課題の指示
資料にある文字を、すべての行について一字も変えずに書き写してください。画像は答えに入れないでください。

----- 提示された情報

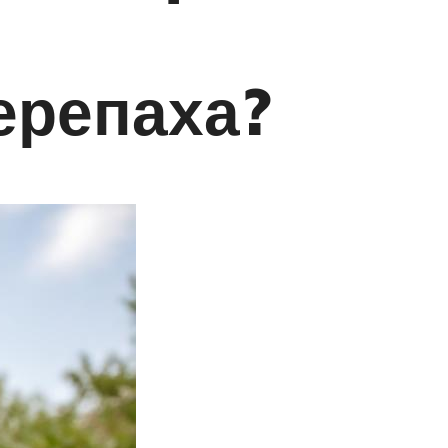
ерепаха?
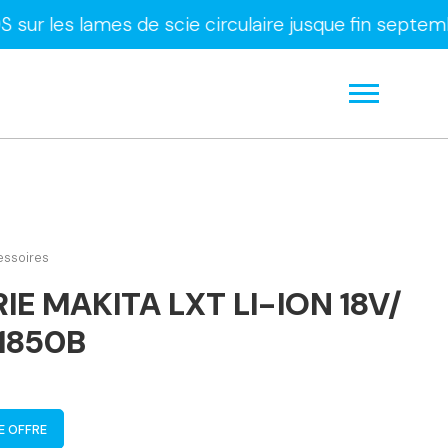
ames de scie circulaire jusque fin septembre uniq
essoires
IE MAKITA LXT LI-ION 18V/
1850B
E OFFRE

----------

課題の解答
ерепаха?
ames de scie circulaire jusque fin septembre uniq
essoires
IE MAKITA LXT LI-ION 18V/
1850B
E OFFRE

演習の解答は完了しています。